--- begin SUPPLIED TEXT ---
Professor Althouse hit on a terrific cite; Bowers v. Hardwick.
Bowers was the 1986 case in which the Supreme Court applied a straight-up "rational basis" test to a Georgia anti-sodomy law and found that it was not unconstitutional. Just 17 years later in Lawrence v. Texas, Justice Anthony Kennedy was overruling Bowers. Kennedy's ad hoc legal reasoning in overruling Bowers was excoriated by Justice Scalia in his Lawrence dissent. Scalia was incensed because of the blandly arrogant use of stare decisis to protect the holding of Roe V. Wade, but simply abrogated it with Bowers. Scalia was right of course. It is hypocrisy to suggest that stare decisis compels adherence to Roe v Wade, but not Bowers v. Hardwick. The only distinction is whatever is convenient to the ruling justices. Scalia led off his brilliant, scathing Lawrence dissent with his broadside on the selective use of stare decisis by the Lawrence majority:
"I begin with the Court’s surprising readiness to reconsider a decision rendered a mere 17 years ago in Bowers v. Hardwick. I do not myself believe in rigid adherence to stare decisis in constitutional cases; but I do believe that we should be consistent rather than manipulative in invoking the doctrine. Today’s opinions in support of reversal do not bother to distinguish–or indeed, even bother to mention–the paean to stare decisis coauthored by three Members of today’s majority in Planned Parenthood v. Casey. There, when stare decisis meant preservation of judicially invented abortion rights, the widespread criticism of Roe was strong reason to reaffirm it:
"'Where, in the performance of its judicial duties, the Court decides a case in such a way as to resolve the sort of intensely divisive controversy reflected in Roe[,] … its decision has a dimension that the resolution of the normal case does not carry… . [T]o overrule under fire in the absence of the most compelling reason … would subvert the Court’s legitimacy beyond any serious question.' 505 U.S., at 866—867.
"Today, however, the widespread opposition to Bowers, a decision resolving an issue as 'intensely divisive' as the issue in Roe, is offered as a reason in favor of overruling it. See ante, at 15—16. Gone, too, is any 'enquiry' (of the sort conducted in Casey) into whether the decision sought to be overruled has 'proven "unworkable,"' Casey, supra, at 855.
"Today’s approach to stare decisis invites us to overrule an erroneously decided precedent (including an 'intensely divisive' decision) if: (1) its foundations have been 'eroded' by subsequent decisions, ante, at 15; (2) it has been subject to 'substantial and continuing' criticism, ibid.; and (3) it has not induced 'individual or societal reliance' that counsels against overturning, ante, at 16. The problem is that Roe itself–which today’s majority surely has no disposition to overrule–satisfies these conditions to at least the same degree as Bowers."
Justice Scalia, dissenting opinion in which Chief Justice Rhenquist and Justice Thomas joined, in Lawrence v. Texas, 539 U.S. 558 (2003).
Well, of course, Roe is the elephant in the room.
I suspect that "let it stand" does not apply to Citizens United in the minds of wise ones!
--- end SUPPLIED TEXT ---
--- begin DATA EXTRACT ---
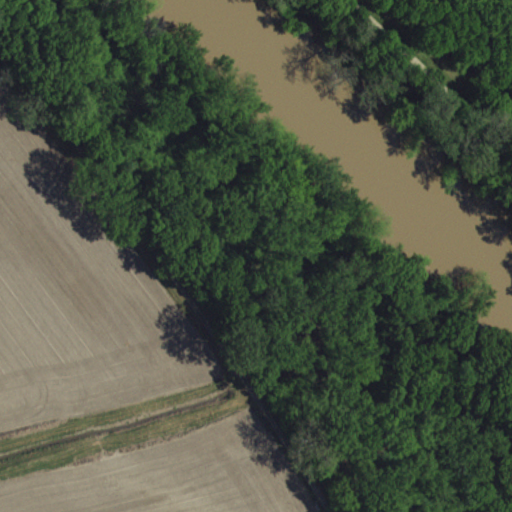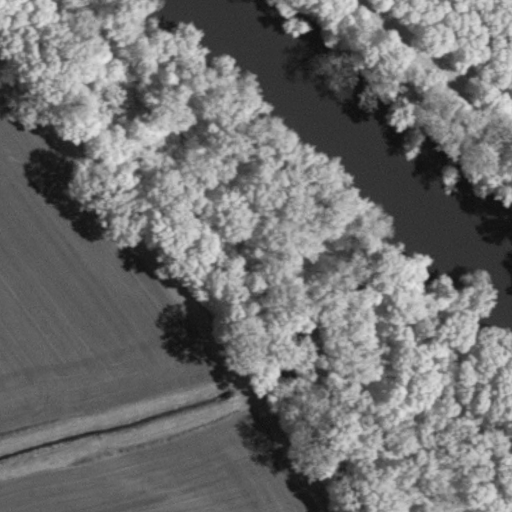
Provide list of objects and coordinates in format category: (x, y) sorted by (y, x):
road: (430, 77)
river: (342, 156)
road: (166, 280)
--- end DATA EXTRACT ---
Retype the stretch of the stare decisis commentary above that starts with "Justice Scalia, dissenting" and goes on through "of wise ones!".

- ANSWER IN FULL:
Justice Scalia, dissenting opinion in which Chief Justice Rhenquist and Justice Thomas joined, in Lawrence v. Texas, 539 U.S. 558 (2003).
Well, of course, Roe is the elephant in the room.
I suspect that "let it stand" does not apply to Citizens United in the minds of wise ones!